Last Week's Headlines
- Springtime for retail: Shoppers emerged from hibernation and returned to stores again in March, according to the Commerce Department. Retail sales rose 1.1% from February, and were 3.8% higher than in March 2013. Auto sales were up 3.4% for the month and up 9.5% from March 2013. The figures were hailed as confirmation that frigid winter weather was a major factor in previous months' sluggish sales.

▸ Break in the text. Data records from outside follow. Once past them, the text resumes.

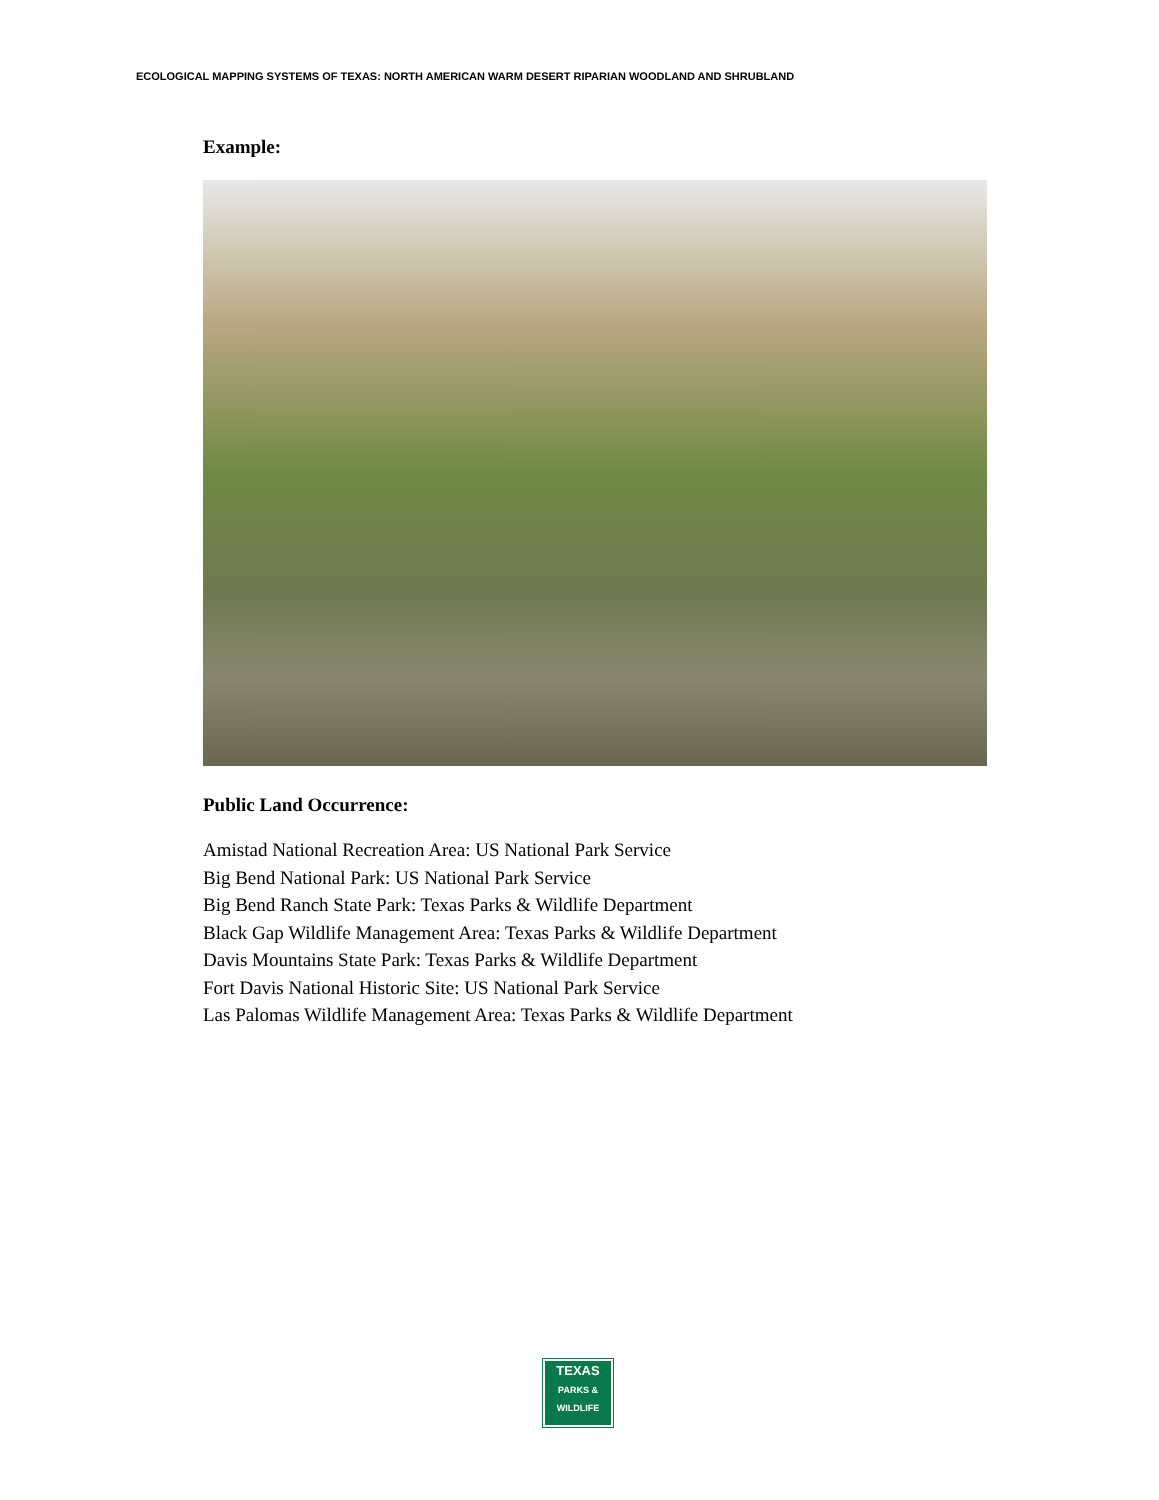ECOLOGICAL MAPPING SYSTEMS OF TEXAS: NORTH AMERICAN WARM DESERT RIPARIAN WOODLAND AND SHRUBLAND
Example:
Public Land Occurrence:
Amistad National Recreation Area: US National Park Service
Big Bend National Park: US National Park Service
Big Bend Ranch State Park: Texas Parks & Wildlife Department
Black Gap Wildlife Management Area: Texas Parks & Wildlife Department
Davis Mountains State Park: Texas Parks & Wildlife Department
Fort Davis National Historic Site: US National Park Service
Las Palomas Wildlife Management Area: Texas Parks & Wildlife Department
TEXAS
PARKS &
WILDLIFE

- China's economy grew 7.4% over the last year, according to the country's National Bureau of Statistics. That represents a slowing from the previous quarter's annualized 7.7% rate, and is slightly below the targeted 7.5% growth for all of 2014. It also represents the nation's slowest quarterly growth in 18 months. Chinese officials said weaker winter demand from the United States for exports and a sluggish housing market were major factors in the decline.
- Consumer prices rose 0.2% in March, helping to cut the inflation rate for the last 12 months slightly to 1.5%. The Bureau of Labor Statistics said the biggest increases were seen in the costs of food and shelter. Grocery prices overall were up .5% for the month and 1.7% for the year, while restaurant prices are up 2.3% since March 2013. The 2.7% increase in the cost of shelter since last March in part reflects rising home prices. Meanwhile, energy costs declined 0.1% in March, led by a 1.7% drop in gas prices.
- Housing starts improved in March, rising 2.8%, but were nevertheless almost 6% lower than March 2013. The Commerce Department said building permits--an indicator of future activity--fell 2.4% for the month but were more than 11% higher than the previous March.
- U.S. industrial production grew 0.7% in March, driven largely by mining and the utilities sector. Also, the Federal Reserve revised February's 0.7% gain upward to 1.2%; it was the highest monthly growth rate in almost four years. The increases represent an annualized 4.4% growth rate in Q1. Meanwhile, the Fed's April Empire State manufacturing survey slipped 4 points to 1.3, but the Philly Fed's survey for the month rose from 9.0 to 16.6, its highest reading since last September and the second consecutive month of gains.
- The nonpartisan Congressional Budget Office said the federal government's cost of expanding health-care coverage under the Affordable Care Act (primarily from providing insurance premium subsidies) will be $36 billion in 2014--roughly 12% less than the amount predicted in February--and almost 7% ($100 billion) less than the $1,487 billion previously estimated for the next 10 years.
- The weekly earnings of full-time American workers during the first quarter were 3% higher than a year earlier; according to the Bureau of Labor Statistics, that's the fastest annual growth since 2008 and was more than double the 1.4% increase in the Consumer Price Index over the last 12 months. The report said the increase put inflation-adjusted median weekly earnings at $796, their highest level since Q2 2012.
Eye on the Week Ahead
Data on home sales and manufacturing could suggest whether a spring rebound is in store. Many of the major Nasdaq tech companies will release Q1 earnings, which could influence whether last week's rally shows some ongoing strength.